## [TASK REQUIREMENTS]
The response must contain every line from the records below that has "procedure".

==========

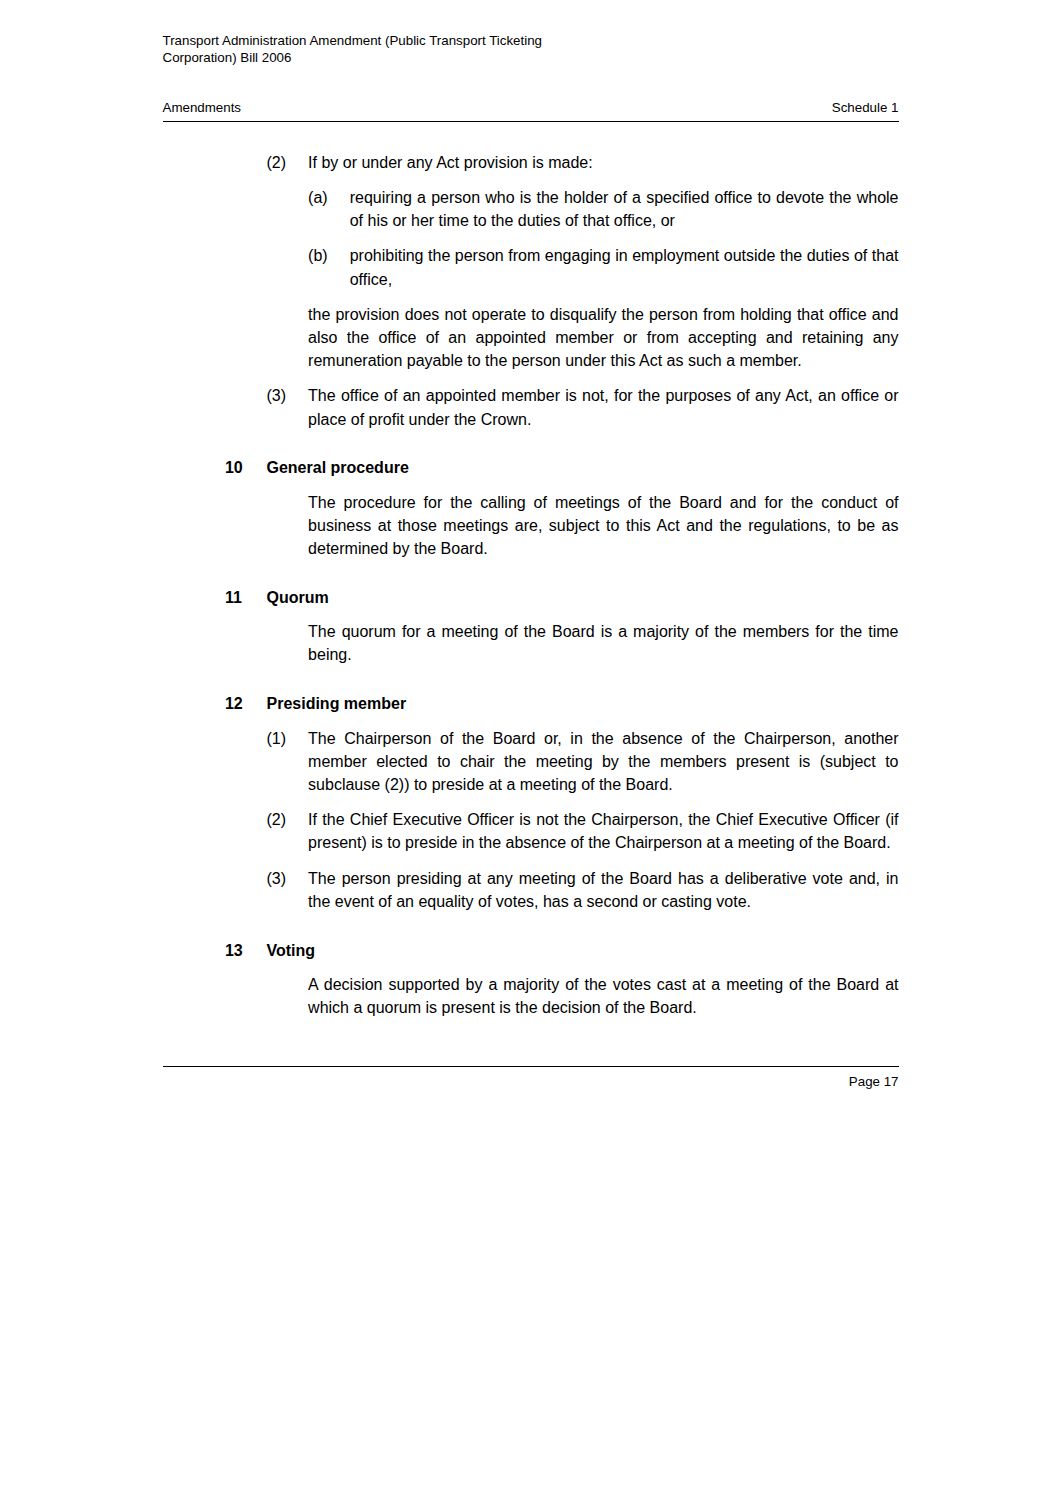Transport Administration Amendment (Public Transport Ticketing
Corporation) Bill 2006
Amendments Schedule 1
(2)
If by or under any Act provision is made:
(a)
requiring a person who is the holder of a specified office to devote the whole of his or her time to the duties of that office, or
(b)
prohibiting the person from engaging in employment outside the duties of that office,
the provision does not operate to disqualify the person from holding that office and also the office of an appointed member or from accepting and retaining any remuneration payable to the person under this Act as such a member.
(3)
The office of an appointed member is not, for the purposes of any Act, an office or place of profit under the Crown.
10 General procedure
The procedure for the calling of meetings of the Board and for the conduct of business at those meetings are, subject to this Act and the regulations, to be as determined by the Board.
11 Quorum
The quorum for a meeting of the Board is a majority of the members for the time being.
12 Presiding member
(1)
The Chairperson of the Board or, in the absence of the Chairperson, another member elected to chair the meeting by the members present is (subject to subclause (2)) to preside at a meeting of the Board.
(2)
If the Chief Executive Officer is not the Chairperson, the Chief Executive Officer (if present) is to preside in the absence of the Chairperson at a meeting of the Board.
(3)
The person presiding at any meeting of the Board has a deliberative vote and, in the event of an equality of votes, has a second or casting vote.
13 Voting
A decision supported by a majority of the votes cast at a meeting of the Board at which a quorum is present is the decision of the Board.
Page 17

==========

## [OUTPUT BELOW]
10 General procedure
The procedure for the calling of meetings of the Board and for the conduct of business at those meetings are, subject to this Act and the regulations, to be as determined by the Board.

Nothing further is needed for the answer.